Source document:
## start
Astiyazh Haghighi and Amir Mohammad Ahmad danced with Haghighi’s hair flowing free and in defiance to rules against women dancing in public.

They were also banned from using the internet and from leaving Iran, the reports said.

Sources close to their families said they’d been deprived of lawyers during the court proceedings, AFP said.

Haghighi is reportedly in the notorious Qarchak prison for women outside Tehran, whose conditions are regularly condemned by activists, AFP said.

It was just the latest crackdown on those protesting the regime’s brutality against women that has seen at least 14,000 arrests, according to the United Nations.

In November, just a few months into the brutal crackdown of protests, Volker Türk, the United Nations High Commissioner for Human Rights, said Iran was “now in a full-fledged human rights crisis.”

The protests, using the slogan #WomanLifeFreedom, started in September when Amini died in the custody of morality police who took her in for “inappropriate attire.”

Authorities say she suffered a heart attack after being taken to a station to be “educated,” but her family said she did not have heart problems and was covered in bruises.

Hundreds of people have been killed in the unrest so far — with some protesters put to death — while thousands more have been arrested, including high-profile journalists and Iranian personalities.

The hijab became mandatory four years after the 1979 revolution established the Islamic Republic of Iran.
## end
Exercise task 1: In the news report on Iran's protests, on what grounds did Amini's family reject the authorities' account of her death?
These rows are unrelated to the news report on Iran's protests.

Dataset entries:
## start
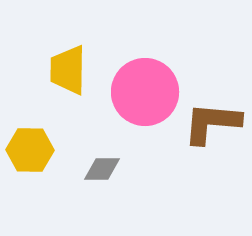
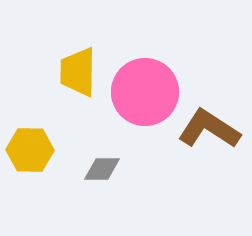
yellow trapezoid: moved 10 px right, 2 px down
brown L-shape: moved 3 px left, 6 px down; rotated 28 degrees clockwise
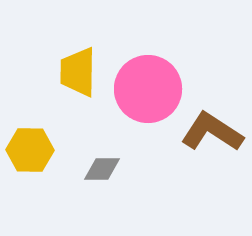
pink circle: moved 3 px right, 3 px up
brown L-shape: moved 3 px right, 3 px down
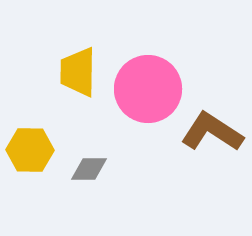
gray diamond: moved 13 px left
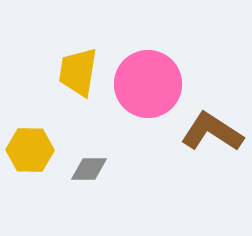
yellow trapezoid: rotated 8 degrees clockwise
pink circle: moved 5 px up
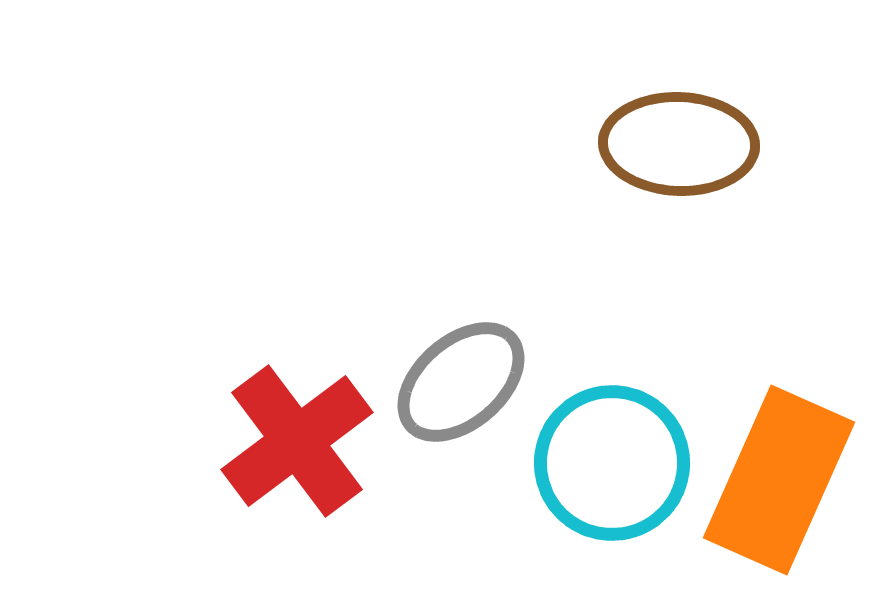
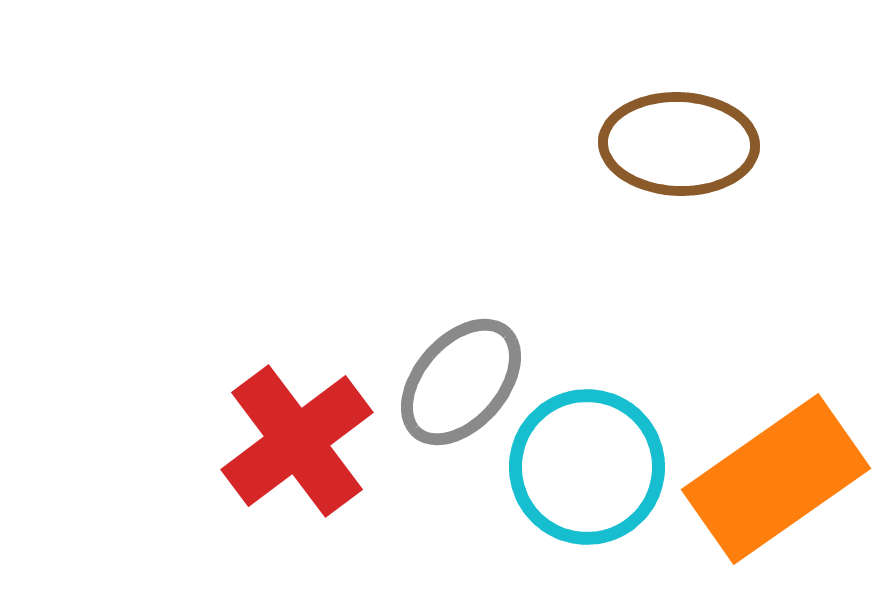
gray ellipse: rotated 8 degrees counterclockwise
cyan circle: moved 25 px left, 4 px down
orange rectangle: moved 3 px left, 1 px up; rotated 31 degrees clockwise
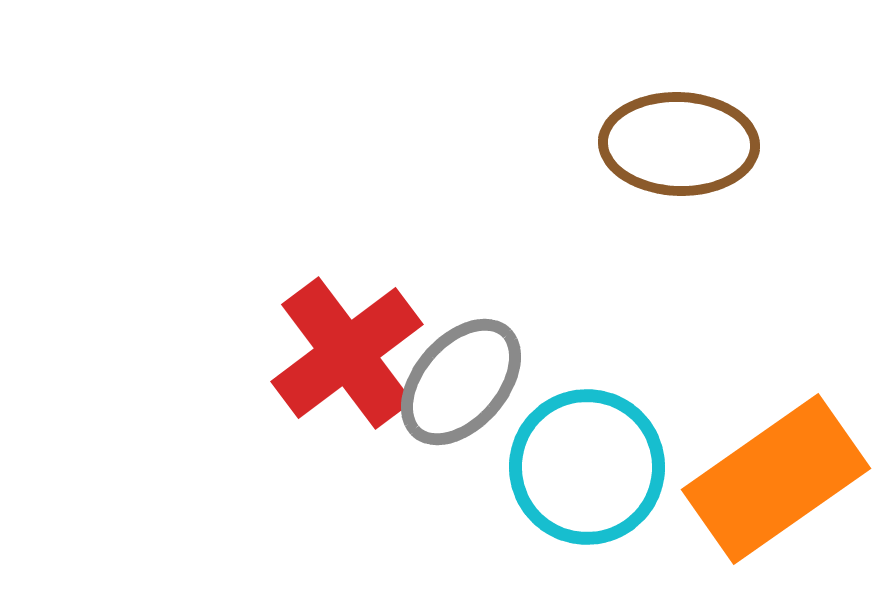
red cross: moved 50 px right, 88 px up
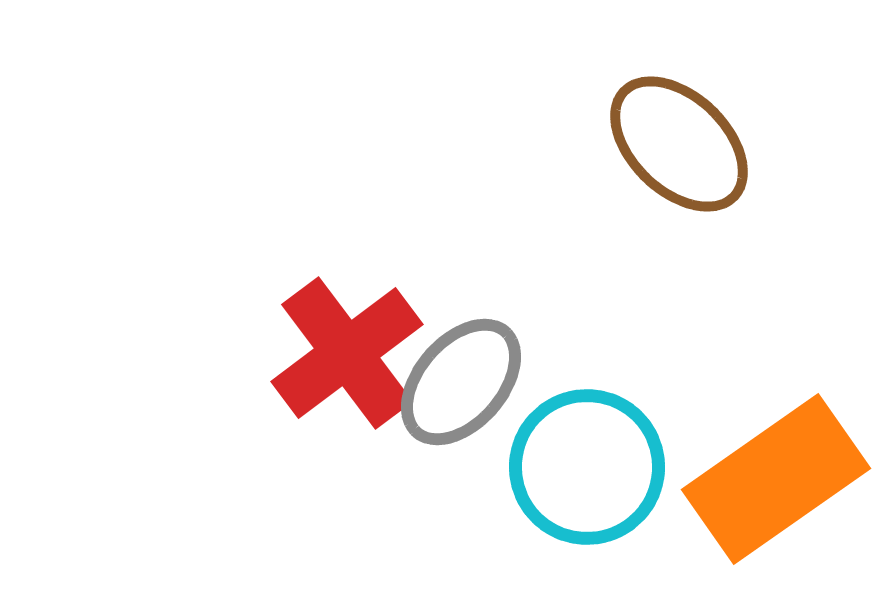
brown ellipse: rotated 42 degrees clockwise
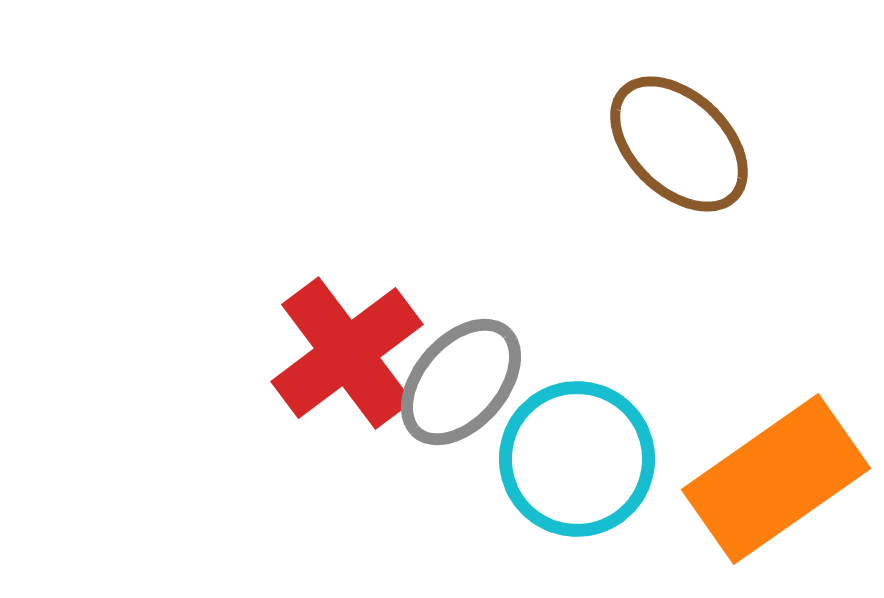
cyan circle: moved 10 px left, 8 px up
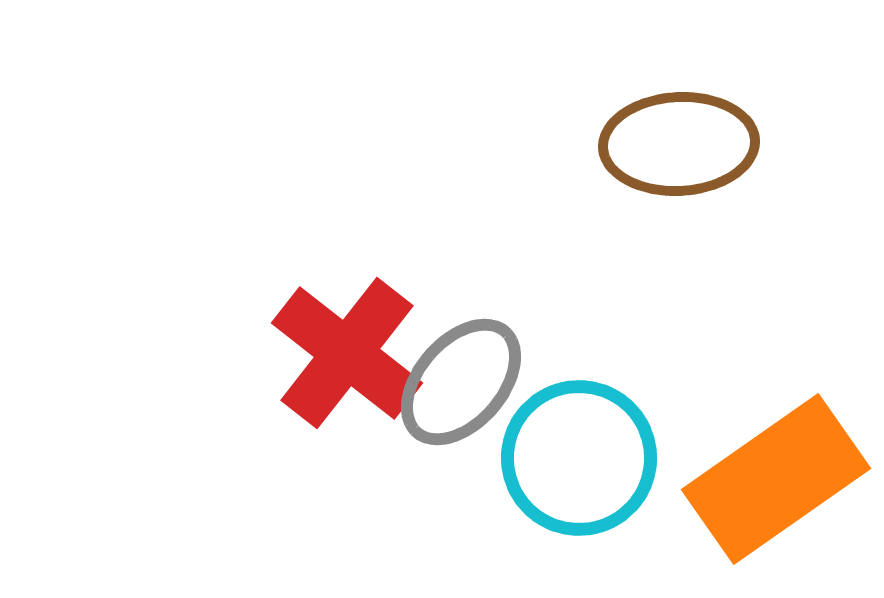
brown ellipse: rotated 47 degrees counterclockwise
red cross: rotated 15 degrees counterclockwise
cyan circle: moved 2 px right, 1 px up
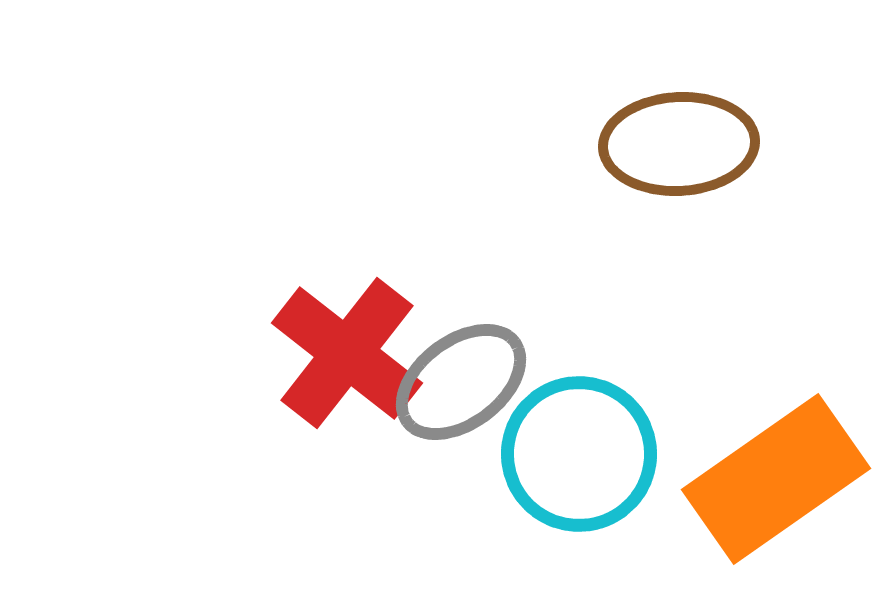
gray ellipse: rotated 12 degrees clockwise
cyan circle: moved 4 px up
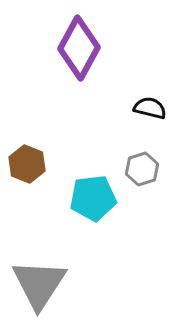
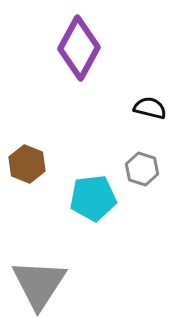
gray hexagon: rotated 24 degrees counterclockwise
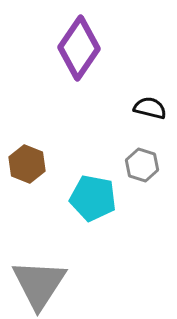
purple diamond: rotated 6 degrees clockwise
gray hexagon: moved 4 px up
cyan pentagon: rotated 18 degrees clockwise
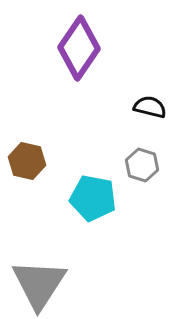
black semicircle: moved 1 px up
brown hexagon: moved 3 px up; rotated 9 degrees counterclockwise
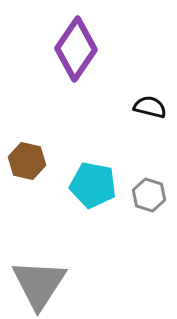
purple diamond: moved 3 px left, 1 px down
gray hexagon: moved 7 px right, 30 px down
cyan pentagon: moved 13 px up
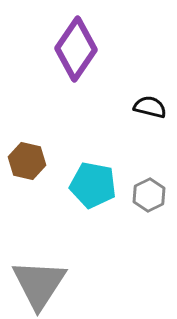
gray hexagon: rotated 16 degrees clockwise
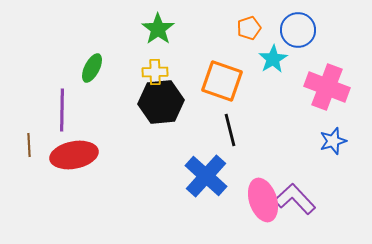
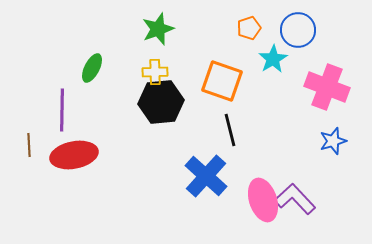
green star: rotated 16 degrees clockwise
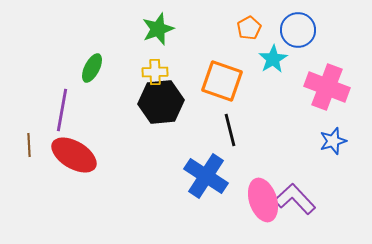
orange pentagon: rotated 10 degrees counterclockwise
purple line: rotated 9 degrees clockwise
red ellipse: rotated 42 degrees clockwise
blue cross: rotated 9 degrees counterclockwise
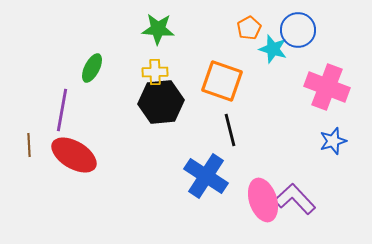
green star: rotated 24 degrees clockwise
cyan star: moved 10 px up; rotated 24 degrees counterclockwise
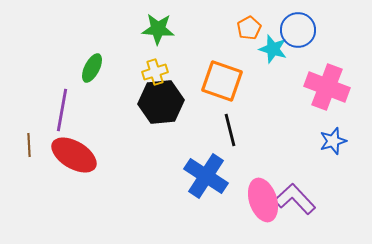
yellow cross: rotated 15 degrees counterclockwise
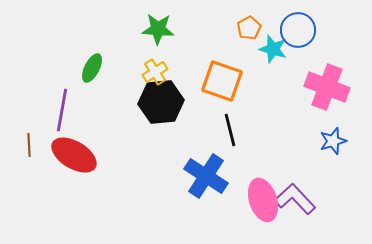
yellow cross: rotated 15 degrees counterclockwise
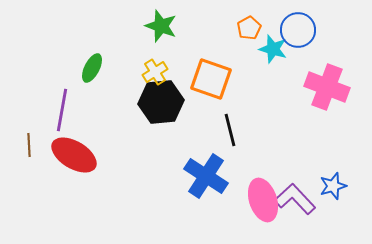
green star: moved 3 px right, 3 px up; rotated 16 degrees clockwise
orange square: moved 11 px left, 2 px up
blue star: moved 45 px down
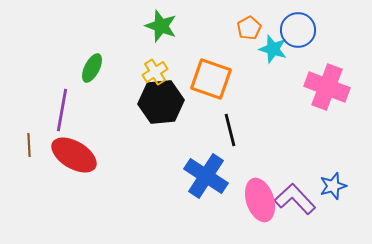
pink ellipse: moved 3 px left
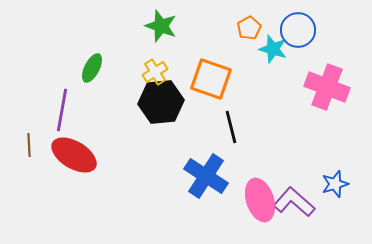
black line: moved 1 px right, 3 px up
blue star: moved 2 px right, 2 px up
purple L-shape: moved 1 px left, 3 px down; rotated 6 degrees counterclockwise
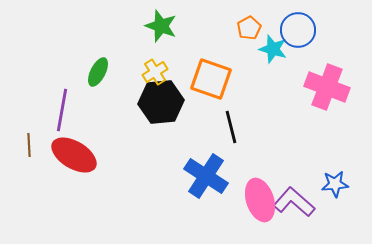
green ellipse: moved 6 px right, 4 px down
blue star: rotated 12 degrees clockwise
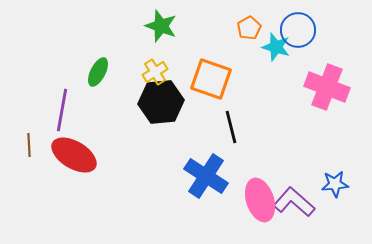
cyan star: moved 3 px right, 2 px up
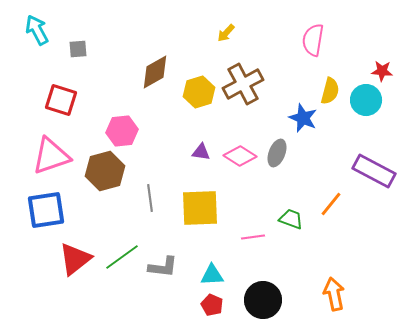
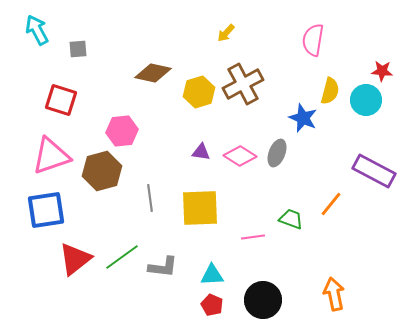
brown diamond: moved 2 px left, 1 px down; rotated 42 degrees clockwise
brown hexagon: moved 3 px left
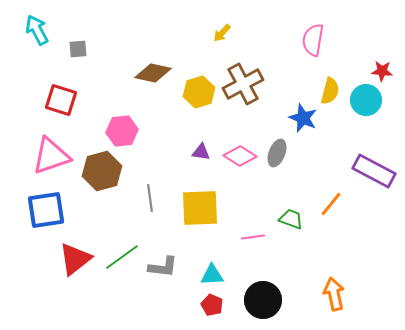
yellow arrow: moved 4 px left
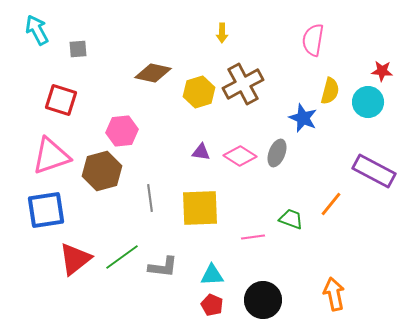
yellow arrow: rotated 42 degrees counterclockwise
cyan circle: moved 2 px right, 2 px down
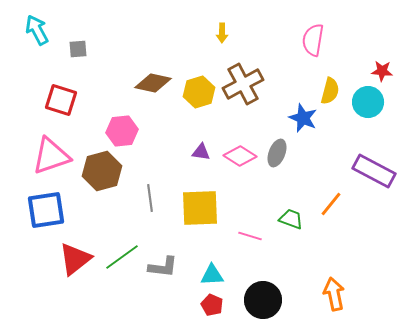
brown diamond: moved 10 px down
pink line: moved 3 px left, 1 px up; rotated 25 degrees clockwise
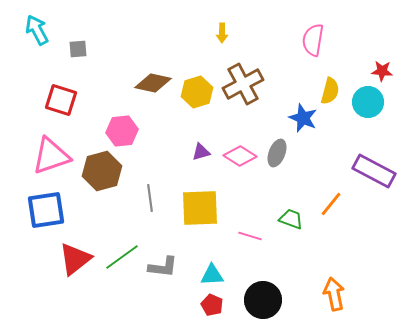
yellow hexagon: moved 2 px left
purple triangle: rotated 24 degrees counterclockwise
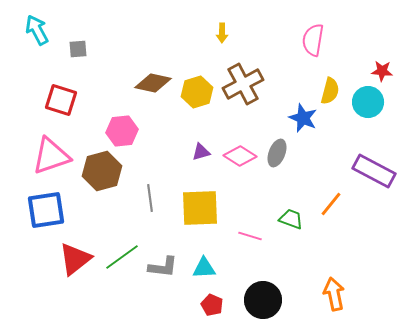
cyan triangle: moved 8 px left, 7 px up
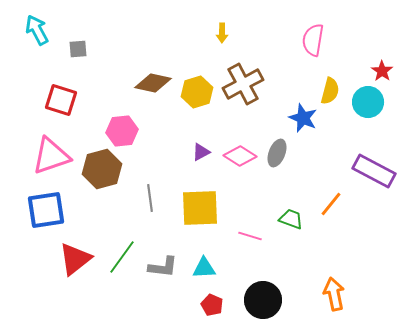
red star: rotated 30 degrees clockwise
purple triangle: rotated 12 degrees counterclockwise
brown hexagon: moved 2 px up
green line: rotated 18 degrees counterclockwise
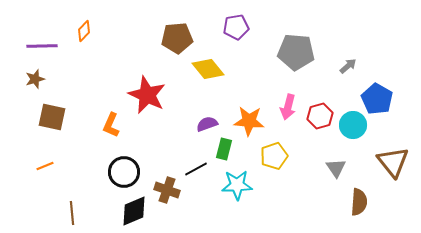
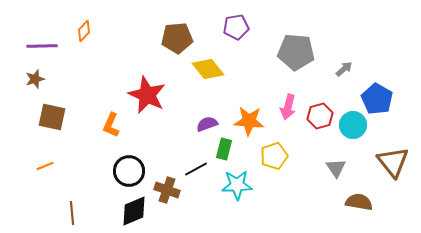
gray arrow: moved 4 px left, 3 px down
black circle: moved 5 px right, 1 px up
brown semicircle: rotated 84 degrees counterclockwise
## end
Exercise task 2: Render the shape layout change rows, from the start of the rows through the line containing "pink circle: moved 5 px up", as a Markdown table with the columns Row and Line. Leave out the picture lines.

Problem solution 1: Authorities said she suffered a heart attack after being taken to a station to be "educated." Her family rejected this because she did not have heart problems and was covered in bruises.

Problem solution 2:
| Row | Line |
|---|---|
| 1 | yellow trapezoid: moved 10 px right, 2 px down |
| 2 | brown L-shape: moved 3 px left, 6 px down; rotated 28 degrees clockwise |
| 3 | pink circle: moved 3 px right, 3 px up |
| 4 | brown L-shape: moved 3 px right, 3 px down |
| 5 | gray diamond: moved 13 px left |
| 6 | yellow trapezoid: rotated 8 degrees clockwise |
| 7 | pink circle: moved 5 px up |